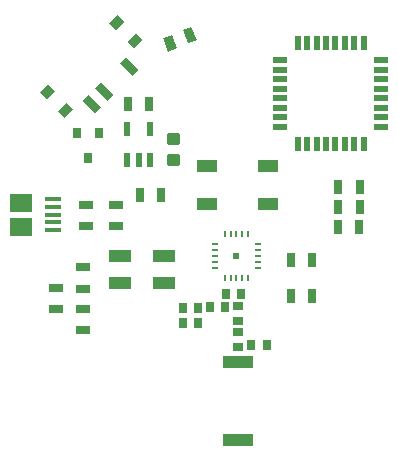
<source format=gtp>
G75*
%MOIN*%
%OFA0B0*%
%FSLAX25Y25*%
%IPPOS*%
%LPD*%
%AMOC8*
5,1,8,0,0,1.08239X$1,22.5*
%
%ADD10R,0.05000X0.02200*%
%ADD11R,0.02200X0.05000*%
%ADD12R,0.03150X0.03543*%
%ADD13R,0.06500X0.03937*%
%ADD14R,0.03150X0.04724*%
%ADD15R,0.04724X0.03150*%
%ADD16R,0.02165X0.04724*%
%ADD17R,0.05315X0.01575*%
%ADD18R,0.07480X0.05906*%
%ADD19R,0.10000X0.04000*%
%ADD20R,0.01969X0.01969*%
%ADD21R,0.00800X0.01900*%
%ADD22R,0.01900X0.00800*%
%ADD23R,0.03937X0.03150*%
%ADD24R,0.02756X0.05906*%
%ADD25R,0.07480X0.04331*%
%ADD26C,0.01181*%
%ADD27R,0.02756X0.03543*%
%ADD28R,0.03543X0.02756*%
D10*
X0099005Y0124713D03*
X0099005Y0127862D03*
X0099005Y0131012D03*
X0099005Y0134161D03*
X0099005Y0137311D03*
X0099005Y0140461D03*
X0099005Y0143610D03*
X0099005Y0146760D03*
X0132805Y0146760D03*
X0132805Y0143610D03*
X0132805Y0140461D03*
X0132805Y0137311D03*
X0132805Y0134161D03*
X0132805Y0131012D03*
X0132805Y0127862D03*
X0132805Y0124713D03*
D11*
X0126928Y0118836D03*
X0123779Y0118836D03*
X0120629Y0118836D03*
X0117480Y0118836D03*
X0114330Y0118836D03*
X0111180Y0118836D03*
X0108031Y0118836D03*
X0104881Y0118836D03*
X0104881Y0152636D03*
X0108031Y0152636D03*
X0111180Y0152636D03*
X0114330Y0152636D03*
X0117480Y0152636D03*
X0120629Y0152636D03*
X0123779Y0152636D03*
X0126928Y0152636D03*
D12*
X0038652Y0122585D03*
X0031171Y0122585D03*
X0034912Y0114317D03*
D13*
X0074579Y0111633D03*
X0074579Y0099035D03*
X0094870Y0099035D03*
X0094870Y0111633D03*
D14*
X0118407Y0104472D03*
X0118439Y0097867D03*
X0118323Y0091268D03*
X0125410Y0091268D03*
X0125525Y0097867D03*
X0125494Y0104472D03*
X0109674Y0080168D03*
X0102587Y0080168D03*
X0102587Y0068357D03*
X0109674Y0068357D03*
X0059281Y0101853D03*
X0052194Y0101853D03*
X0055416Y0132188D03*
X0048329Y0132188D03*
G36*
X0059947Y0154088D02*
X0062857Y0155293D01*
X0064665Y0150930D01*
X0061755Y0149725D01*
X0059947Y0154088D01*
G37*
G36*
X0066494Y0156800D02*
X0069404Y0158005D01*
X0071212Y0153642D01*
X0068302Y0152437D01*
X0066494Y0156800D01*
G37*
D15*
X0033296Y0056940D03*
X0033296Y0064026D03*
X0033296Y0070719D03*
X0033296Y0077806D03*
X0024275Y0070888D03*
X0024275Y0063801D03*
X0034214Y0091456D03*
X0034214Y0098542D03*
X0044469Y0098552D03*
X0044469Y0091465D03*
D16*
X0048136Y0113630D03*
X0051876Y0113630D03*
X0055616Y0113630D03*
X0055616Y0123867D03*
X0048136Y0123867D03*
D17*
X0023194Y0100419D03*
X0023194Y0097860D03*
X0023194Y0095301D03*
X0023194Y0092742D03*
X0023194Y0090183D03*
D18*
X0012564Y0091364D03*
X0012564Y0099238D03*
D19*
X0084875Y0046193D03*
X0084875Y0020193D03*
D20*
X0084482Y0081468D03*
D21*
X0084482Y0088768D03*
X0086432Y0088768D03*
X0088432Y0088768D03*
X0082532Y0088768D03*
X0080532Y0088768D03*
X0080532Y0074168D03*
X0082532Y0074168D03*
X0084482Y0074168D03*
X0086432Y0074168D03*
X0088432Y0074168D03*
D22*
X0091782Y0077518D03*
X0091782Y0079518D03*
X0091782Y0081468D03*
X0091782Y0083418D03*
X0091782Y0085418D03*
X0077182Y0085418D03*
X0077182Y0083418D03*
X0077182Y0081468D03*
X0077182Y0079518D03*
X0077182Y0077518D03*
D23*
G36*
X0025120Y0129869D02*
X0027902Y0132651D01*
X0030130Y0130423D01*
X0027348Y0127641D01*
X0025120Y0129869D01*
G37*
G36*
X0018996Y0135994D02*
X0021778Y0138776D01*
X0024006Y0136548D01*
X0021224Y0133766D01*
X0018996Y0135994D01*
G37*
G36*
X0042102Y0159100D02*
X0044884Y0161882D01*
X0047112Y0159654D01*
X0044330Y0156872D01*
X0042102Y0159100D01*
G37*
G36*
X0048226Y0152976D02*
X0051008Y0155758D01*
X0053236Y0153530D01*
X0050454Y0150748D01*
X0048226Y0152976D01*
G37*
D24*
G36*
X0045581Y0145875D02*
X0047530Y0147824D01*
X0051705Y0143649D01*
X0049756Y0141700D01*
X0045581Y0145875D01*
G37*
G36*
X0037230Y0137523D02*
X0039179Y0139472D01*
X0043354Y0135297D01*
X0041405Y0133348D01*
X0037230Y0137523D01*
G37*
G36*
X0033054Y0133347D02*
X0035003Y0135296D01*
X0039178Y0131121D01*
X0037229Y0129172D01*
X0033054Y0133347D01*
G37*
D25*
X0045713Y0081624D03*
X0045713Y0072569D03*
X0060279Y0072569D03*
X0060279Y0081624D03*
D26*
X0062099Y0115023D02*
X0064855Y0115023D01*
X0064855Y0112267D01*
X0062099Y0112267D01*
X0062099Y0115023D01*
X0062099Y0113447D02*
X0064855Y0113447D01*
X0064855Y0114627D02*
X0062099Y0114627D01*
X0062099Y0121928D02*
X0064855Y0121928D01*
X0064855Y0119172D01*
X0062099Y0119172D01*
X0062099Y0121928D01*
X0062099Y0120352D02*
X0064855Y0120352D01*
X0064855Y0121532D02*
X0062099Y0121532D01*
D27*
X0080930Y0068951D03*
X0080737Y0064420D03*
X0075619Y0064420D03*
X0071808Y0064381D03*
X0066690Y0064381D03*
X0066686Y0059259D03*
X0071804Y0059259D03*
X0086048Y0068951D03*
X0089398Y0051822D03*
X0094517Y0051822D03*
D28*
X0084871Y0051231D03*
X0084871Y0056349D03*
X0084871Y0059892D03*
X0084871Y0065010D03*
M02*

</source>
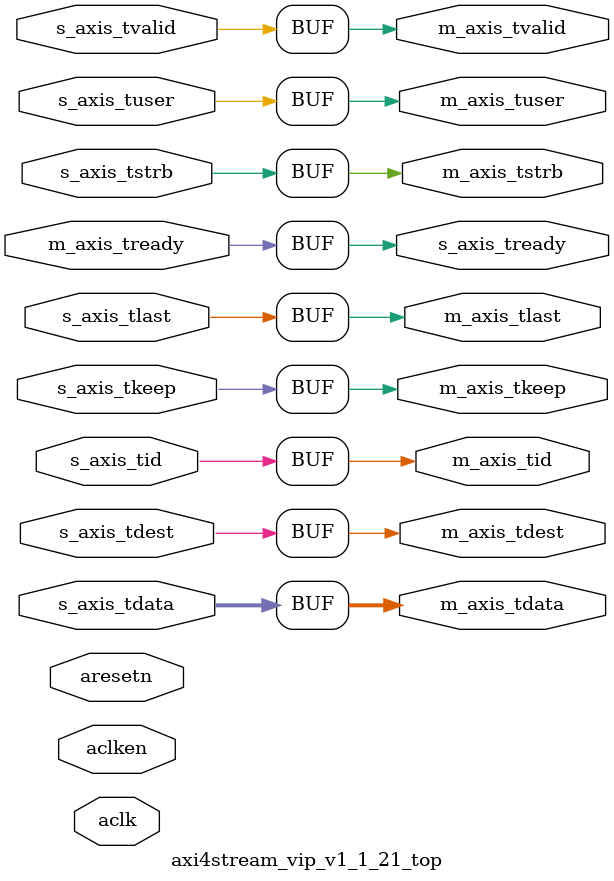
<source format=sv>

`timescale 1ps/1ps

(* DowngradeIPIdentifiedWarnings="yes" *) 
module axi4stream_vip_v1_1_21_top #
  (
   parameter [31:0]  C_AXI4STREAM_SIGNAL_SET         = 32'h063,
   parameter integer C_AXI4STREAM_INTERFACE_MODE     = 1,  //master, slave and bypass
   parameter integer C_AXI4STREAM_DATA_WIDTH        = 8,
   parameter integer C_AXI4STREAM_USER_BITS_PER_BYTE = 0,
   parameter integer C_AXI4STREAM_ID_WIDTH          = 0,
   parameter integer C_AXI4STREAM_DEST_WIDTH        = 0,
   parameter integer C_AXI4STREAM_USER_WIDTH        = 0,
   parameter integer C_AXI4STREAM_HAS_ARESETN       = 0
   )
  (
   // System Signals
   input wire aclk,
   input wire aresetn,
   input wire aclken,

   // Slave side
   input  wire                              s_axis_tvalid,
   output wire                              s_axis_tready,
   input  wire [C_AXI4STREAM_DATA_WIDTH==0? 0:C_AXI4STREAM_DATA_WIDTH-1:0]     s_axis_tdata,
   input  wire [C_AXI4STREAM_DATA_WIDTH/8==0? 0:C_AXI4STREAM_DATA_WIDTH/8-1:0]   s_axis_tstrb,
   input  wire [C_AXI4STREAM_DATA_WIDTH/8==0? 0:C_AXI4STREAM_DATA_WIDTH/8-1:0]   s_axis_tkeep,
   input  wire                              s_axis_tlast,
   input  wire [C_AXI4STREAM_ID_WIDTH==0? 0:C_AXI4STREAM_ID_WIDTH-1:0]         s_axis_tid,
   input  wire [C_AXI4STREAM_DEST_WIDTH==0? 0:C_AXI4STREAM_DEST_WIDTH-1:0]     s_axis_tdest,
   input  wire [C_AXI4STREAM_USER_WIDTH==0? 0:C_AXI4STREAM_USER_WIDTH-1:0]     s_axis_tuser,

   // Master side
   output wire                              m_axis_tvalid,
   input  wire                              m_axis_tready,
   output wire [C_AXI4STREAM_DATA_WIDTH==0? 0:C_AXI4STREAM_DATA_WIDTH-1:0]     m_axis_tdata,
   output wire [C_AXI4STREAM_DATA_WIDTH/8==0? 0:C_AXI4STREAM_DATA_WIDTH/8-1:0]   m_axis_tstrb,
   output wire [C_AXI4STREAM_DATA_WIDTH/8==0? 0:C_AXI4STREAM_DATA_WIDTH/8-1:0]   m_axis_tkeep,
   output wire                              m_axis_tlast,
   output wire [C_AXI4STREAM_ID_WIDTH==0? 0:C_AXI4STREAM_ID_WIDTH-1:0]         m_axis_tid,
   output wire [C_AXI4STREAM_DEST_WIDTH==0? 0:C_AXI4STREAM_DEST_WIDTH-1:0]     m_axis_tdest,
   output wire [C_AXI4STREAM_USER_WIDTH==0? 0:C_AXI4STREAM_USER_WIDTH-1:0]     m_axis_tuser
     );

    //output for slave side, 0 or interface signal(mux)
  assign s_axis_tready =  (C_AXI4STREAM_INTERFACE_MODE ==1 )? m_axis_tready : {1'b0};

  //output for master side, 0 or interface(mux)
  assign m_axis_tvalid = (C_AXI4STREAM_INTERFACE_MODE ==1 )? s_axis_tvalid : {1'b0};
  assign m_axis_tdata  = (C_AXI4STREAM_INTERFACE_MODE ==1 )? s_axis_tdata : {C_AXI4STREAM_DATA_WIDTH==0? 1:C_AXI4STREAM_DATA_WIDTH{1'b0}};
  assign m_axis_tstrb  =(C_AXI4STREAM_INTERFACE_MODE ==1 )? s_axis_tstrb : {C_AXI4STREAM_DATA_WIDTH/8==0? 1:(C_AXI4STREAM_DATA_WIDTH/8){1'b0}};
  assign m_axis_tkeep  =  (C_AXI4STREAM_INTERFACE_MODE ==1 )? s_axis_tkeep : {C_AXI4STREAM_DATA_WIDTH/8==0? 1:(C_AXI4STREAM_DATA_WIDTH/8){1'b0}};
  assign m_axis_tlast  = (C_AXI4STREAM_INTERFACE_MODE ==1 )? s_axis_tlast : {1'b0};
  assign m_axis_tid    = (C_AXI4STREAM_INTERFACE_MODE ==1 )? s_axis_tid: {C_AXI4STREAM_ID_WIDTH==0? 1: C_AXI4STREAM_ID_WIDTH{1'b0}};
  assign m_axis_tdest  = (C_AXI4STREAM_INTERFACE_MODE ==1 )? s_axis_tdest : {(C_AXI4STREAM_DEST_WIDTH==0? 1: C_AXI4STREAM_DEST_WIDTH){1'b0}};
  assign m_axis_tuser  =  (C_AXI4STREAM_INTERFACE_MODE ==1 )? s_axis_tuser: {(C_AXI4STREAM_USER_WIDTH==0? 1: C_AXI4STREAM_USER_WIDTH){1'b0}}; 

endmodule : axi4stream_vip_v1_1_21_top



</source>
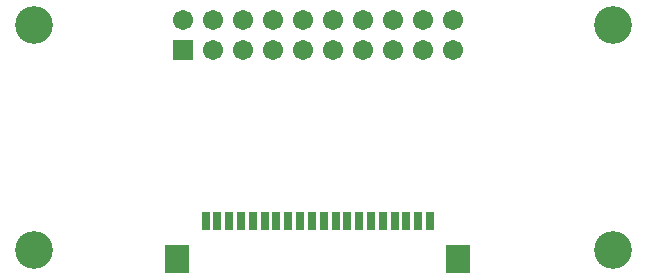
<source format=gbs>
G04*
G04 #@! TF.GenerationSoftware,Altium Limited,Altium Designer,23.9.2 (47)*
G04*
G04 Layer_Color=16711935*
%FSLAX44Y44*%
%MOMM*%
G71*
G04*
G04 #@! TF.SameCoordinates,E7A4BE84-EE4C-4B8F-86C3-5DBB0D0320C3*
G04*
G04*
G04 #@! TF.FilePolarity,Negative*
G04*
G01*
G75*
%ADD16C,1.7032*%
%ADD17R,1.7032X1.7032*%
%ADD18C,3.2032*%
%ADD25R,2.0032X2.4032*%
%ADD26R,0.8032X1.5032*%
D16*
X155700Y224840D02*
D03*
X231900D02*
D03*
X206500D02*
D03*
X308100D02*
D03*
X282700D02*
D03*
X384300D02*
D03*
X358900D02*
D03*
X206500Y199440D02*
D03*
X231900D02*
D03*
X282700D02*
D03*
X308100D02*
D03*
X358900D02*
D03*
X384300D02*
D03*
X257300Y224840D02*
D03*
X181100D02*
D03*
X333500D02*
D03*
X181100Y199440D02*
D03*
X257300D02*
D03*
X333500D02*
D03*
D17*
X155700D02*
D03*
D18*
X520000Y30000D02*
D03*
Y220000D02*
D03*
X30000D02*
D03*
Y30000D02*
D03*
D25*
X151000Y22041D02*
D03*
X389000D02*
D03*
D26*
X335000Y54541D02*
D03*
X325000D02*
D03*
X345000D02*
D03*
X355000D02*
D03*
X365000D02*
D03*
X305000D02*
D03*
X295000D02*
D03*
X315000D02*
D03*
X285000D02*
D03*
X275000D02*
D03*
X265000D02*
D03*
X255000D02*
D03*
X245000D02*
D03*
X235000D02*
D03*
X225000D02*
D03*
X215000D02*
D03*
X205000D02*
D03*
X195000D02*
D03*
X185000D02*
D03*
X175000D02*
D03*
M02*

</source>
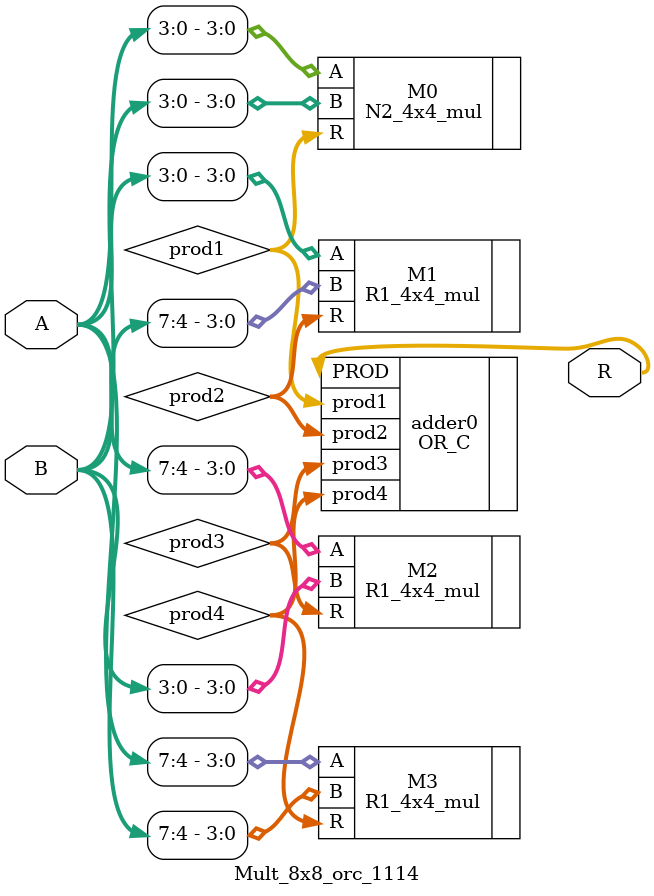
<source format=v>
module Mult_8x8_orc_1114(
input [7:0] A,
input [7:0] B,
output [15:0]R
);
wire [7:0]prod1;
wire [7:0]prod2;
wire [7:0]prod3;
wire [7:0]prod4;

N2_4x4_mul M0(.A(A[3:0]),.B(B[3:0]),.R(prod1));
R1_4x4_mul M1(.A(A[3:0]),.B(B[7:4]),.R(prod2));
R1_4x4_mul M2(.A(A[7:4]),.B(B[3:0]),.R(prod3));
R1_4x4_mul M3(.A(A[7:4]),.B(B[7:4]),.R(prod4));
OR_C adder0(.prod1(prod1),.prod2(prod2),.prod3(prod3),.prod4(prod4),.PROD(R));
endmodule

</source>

Activity
From the line containing "X255000D02*" to the final line of the entries, both included, transcribe every line exactly, omit the pictures, and add nothing more.

Written solution
X255000D02*
D03*
X245000D02*
D03*
X235000D02*
D03*
X225000D02*
D03*
X215000D02*
D03*
X205000D02*
D03*
X195000D02*
D03*
X185000D02*
D03*
X175000D02*
D03*
M02*

</source>
<source format=v>
module Mult_8x8_orc_1114(
input [7:0] A,
input [7:0] B,
output [15:0]R
);
wire [7:0]prod1;
wire [7:0]prod2;
wire [7:0]prod3;
wire [7:0]prod4;

N2_4x4_mul M0(.A(A[3:0]),.B(B[3:0]),.R(prod1));
R1_4x4_mul M1(.A(A[3:0]),.B(B[7:4]),.R(prod2));
R1_4x4_mul M2(.A(A[7:4]),.B(B[3:0]),.R(prod3));
R1_4x4_mul M3(.A(A[7:4]),.B(B[7:4]),.R(prod4));
OR_C adder0(.prod1(prod1),.prod2(prod2),.prod3(prod3),.prod4(prod4),.PROD(R));
endmodule

</source>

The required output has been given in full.